> EXERCISE AIM
Start at the line containing "order: Gentianales" and end with the line containing "common name: Cotton fireweed". Reproduce only those lines, changing "common name" to "vernacular name" and leaving everything else untouched.

[Dataset entries]

++++++++

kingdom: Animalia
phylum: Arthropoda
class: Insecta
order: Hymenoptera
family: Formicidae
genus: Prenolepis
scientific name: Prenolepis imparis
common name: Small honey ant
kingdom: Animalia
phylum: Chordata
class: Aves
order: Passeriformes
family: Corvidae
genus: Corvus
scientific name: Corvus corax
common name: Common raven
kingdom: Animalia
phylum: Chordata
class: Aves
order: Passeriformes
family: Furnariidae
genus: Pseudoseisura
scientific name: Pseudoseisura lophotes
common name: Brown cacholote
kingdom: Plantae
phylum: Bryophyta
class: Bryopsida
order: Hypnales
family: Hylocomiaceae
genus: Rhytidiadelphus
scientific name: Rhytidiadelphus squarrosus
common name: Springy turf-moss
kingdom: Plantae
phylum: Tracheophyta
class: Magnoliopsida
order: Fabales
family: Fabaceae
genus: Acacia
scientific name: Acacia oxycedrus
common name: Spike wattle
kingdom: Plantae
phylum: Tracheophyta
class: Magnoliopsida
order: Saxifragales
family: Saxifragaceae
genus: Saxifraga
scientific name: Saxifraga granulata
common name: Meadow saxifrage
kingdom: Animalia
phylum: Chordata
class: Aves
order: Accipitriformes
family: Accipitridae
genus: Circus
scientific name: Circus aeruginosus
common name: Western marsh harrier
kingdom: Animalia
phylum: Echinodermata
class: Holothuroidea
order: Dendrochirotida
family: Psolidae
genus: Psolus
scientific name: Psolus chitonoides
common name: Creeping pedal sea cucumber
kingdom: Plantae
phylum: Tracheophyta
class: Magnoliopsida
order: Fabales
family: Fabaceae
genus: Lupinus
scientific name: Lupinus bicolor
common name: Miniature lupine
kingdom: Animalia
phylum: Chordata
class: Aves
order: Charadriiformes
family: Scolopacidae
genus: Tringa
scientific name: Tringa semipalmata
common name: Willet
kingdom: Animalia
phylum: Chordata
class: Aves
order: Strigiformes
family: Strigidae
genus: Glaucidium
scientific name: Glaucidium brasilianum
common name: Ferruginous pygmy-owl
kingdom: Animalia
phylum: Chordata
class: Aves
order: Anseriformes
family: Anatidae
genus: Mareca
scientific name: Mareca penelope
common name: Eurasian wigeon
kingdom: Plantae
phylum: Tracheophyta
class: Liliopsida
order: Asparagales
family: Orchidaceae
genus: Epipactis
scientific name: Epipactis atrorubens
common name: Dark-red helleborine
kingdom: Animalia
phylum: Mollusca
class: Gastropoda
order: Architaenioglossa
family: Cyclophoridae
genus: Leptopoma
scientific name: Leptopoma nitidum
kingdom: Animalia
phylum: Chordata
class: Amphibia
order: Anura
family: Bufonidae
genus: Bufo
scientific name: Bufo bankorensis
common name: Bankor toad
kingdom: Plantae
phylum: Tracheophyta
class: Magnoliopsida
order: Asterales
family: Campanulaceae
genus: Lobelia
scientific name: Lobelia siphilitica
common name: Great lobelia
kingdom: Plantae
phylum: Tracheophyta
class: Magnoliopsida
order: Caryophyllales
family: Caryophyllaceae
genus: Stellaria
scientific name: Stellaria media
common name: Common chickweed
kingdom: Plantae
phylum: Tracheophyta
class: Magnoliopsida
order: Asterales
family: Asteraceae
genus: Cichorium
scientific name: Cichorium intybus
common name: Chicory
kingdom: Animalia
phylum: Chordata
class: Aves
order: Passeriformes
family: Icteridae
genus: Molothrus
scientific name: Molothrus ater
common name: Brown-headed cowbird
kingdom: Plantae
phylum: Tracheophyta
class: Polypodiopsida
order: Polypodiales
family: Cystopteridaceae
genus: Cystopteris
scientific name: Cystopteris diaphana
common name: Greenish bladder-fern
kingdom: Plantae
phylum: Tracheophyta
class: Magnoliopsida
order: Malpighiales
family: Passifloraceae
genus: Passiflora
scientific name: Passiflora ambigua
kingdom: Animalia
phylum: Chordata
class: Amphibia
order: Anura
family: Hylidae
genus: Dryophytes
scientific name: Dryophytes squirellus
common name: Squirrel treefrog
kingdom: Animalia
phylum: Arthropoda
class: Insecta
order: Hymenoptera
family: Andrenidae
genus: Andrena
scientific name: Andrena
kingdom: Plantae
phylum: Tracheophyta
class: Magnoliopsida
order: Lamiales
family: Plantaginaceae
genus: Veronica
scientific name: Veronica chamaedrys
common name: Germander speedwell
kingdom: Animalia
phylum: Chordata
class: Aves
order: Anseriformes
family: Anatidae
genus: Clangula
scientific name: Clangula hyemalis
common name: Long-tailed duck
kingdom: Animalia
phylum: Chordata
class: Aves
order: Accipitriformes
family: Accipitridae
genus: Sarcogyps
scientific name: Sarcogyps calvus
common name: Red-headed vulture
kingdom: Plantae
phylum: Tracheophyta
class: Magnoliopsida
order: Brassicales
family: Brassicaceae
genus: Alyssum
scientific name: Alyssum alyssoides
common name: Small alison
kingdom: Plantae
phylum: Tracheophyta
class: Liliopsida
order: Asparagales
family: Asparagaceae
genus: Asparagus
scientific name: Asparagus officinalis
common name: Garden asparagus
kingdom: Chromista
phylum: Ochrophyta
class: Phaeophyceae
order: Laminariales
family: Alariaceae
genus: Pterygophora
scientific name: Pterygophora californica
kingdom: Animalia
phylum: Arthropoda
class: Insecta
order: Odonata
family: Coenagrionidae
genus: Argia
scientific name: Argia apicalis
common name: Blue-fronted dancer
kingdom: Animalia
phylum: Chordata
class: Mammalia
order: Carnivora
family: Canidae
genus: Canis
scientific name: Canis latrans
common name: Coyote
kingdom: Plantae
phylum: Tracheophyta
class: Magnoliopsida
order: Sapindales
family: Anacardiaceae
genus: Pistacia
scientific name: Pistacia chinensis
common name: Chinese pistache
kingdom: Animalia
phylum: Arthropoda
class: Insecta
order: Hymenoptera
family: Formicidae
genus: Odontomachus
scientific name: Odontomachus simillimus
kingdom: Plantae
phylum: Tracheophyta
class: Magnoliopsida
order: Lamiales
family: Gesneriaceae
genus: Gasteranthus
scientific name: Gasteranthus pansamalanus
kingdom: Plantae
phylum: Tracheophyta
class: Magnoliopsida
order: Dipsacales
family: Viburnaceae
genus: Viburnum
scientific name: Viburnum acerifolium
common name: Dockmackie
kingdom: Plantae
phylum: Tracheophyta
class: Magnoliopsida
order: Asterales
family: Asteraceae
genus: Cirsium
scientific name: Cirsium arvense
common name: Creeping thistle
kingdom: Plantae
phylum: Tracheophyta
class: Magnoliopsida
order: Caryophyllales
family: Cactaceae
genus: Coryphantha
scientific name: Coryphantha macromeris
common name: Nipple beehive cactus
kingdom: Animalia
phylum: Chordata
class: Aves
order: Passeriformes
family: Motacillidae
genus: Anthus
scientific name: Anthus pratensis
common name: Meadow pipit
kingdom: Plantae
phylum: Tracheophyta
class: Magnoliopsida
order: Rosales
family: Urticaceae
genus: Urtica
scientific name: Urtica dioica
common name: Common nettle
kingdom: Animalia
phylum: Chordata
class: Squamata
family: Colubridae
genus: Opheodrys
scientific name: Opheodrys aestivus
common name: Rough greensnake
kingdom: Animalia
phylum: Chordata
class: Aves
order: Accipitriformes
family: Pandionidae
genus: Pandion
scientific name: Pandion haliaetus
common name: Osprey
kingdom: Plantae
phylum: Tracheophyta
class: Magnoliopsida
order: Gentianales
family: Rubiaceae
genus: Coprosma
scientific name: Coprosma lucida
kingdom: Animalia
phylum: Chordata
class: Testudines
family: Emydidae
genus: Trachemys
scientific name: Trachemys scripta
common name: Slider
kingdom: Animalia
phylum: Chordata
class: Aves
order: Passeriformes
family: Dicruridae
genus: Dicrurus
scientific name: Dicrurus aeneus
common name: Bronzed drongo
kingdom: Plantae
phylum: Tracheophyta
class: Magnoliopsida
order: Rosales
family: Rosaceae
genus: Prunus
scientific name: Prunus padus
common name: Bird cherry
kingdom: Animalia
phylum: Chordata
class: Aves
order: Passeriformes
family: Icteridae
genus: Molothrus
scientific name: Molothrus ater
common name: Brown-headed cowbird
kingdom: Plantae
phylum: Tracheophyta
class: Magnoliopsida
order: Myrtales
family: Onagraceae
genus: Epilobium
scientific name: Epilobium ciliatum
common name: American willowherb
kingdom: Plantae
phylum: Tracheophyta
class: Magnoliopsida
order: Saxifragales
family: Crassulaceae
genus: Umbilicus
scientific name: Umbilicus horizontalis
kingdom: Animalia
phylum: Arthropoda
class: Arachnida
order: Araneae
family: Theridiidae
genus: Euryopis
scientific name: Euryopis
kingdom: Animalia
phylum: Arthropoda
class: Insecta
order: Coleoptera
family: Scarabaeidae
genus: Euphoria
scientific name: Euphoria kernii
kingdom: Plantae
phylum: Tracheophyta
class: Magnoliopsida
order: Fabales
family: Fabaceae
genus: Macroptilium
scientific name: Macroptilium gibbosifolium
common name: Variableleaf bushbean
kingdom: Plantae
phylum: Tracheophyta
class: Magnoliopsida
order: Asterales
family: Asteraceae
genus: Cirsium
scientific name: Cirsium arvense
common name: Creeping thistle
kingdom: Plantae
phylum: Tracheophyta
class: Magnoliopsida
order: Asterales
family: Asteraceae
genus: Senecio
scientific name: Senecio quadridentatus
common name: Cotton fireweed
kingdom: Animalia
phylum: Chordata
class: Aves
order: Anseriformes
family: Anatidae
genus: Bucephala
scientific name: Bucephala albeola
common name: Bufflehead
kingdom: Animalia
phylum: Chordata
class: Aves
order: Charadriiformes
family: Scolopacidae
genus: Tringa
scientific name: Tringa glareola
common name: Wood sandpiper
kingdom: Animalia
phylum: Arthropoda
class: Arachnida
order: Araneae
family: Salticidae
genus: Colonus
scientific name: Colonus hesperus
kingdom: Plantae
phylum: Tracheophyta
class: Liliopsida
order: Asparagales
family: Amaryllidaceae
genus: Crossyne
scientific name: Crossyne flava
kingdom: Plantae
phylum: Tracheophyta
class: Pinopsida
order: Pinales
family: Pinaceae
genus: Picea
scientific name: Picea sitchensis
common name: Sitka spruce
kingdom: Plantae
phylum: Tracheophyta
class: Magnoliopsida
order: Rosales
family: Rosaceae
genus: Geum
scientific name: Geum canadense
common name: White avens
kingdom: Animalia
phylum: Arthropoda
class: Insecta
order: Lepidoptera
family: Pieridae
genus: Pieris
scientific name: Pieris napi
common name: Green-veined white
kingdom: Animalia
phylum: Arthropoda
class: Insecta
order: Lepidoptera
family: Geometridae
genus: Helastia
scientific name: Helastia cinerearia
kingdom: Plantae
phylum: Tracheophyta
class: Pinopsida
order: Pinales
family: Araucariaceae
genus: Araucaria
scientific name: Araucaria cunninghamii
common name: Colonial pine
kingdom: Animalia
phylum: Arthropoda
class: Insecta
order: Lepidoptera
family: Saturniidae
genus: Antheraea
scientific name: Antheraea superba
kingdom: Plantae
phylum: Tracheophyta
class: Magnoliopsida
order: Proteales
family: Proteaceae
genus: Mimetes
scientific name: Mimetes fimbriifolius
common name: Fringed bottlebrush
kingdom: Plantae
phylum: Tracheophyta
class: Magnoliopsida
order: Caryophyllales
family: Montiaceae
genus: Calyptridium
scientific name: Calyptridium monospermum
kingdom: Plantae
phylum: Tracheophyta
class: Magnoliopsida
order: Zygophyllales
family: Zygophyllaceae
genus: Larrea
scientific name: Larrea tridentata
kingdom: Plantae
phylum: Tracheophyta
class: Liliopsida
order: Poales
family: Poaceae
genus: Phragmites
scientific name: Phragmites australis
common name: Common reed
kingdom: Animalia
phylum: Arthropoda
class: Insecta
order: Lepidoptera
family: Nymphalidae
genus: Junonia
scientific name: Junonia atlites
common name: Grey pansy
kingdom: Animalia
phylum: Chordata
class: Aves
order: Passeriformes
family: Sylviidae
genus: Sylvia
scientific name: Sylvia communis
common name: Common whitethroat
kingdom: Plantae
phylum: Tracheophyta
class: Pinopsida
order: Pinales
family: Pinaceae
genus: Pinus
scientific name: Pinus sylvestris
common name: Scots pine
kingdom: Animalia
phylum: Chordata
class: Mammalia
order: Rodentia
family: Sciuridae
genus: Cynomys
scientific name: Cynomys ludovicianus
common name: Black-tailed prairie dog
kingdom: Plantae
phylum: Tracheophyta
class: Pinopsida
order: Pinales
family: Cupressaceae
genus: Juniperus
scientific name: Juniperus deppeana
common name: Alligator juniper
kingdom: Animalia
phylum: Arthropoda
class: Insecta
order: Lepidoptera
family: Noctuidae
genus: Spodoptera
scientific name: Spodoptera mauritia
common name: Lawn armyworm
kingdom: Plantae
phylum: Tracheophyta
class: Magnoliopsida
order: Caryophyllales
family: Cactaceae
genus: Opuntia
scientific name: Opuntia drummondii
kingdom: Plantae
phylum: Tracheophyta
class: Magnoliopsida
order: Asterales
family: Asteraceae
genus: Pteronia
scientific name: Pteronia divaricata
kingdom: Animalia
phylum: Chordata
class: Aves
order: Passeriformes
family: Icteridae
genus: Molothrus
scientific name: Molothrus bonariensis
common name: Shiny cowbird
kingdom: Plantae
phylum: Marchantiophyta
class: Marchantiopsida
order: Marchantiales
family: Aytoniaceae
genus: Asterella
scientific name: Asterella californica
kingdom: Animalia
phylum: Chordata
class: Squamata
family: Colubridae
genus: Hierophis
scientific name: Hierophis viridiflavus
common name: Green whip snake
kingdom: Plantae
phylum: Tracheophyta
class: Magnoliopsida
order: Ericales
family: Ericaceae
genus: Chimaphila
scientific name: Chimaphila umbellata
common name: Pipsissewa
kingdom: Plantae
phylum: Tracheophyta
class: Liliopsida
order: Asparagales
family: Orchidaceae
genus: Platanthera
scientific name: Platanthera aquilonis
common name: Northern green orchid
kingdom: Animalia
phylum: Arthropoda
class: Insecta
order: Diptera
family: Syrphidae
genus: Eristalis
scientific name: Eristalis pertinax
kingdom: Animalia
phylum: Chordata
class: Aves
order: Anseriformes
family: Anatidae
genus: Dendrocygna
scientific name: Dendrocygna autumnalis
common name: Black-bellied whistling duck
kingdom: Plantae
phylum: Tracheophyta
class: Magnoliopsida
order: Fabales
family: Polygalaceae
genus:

++++++++

> RESULT
order: Gentianales
family: Rubiaceae
genus: Coprosma
scientific name: Coprosma lucida
kingdom: Animalia
phylum: Chordata
class: Testudines
family: Emydidae
genus: Trachemys
scientific name: Trachemys scripta
vernacular name: Slider
kingdom: Animalia
phylum: Chordata
class: Aves
order: Passeriformes
family: Dicruridae
genus: Dicrurus
scientific name: Dicrurus aeneus
vernacular name: Bronzed drongo
kingdom: Plantae
phylum: Tracheophyta
class: Magnoliopsida
order: Rosales
family: Rosaceae
genus: Prunus
scientific name: Prunus padus
vernacular name: Bird cherry
kingdom: Animalia
phylum: Chordata
class: Aves
order: Passeriformes
family: Icteridae
genus: Molothrus
scientific name: Molothrus ater
vernacular name: Brown-headed cowbird
kingdom: Plantae
phylum: Tracheophyta
class: Magnoliopsida
order: Myrtales
family: Onagraceae
genus: Epilobium
scientific name: Epilobium ciliatum
vernacular name: American willowherb
kingdom: Plantae
phylum: Tracheophyta
class: Magnoliopsida
order: Saxifragales
family: Crassulaceae
genus: Umbilicus
scientific name: Umbilicus horizontalis
kingdom: Animalia
phylum: Arthropoda
class: Arachnida
order: Araneae
family: Theridiidae
genus: Euryopis
scientific name: Euryopis
kingdom: Animalia
phylum: Arthropoda
class: Insecta
order: Coleoptera
family: Scarabaeidae
genus: Euphoria
scientific name: Euphoria kernii
kingdom: Plantae
phylum: Tracheophyta
class: Magnoliopsida
order: Fabales
family: Fabaceae
genus: Macroptilium
scientific name: Macroptilium gibbosifolium
vernacular name: Variableleaf bushbean
kingdom: Plantae
phylum: Tracheophyta
class: Magnoliopsida
order: Asterales
family: Asteraceae
genus: Cirsium
scientific name: Cirsium arvense
vernacular name: Creeping thistle
kingdom: Plantae
phylum: Tracheophyta
class: Magnoliopsida
order: Asterales
family: Asteraceae
genus: Senecio
scientific name: Senecio quadridentatus
vernacular name: Cotton fireweed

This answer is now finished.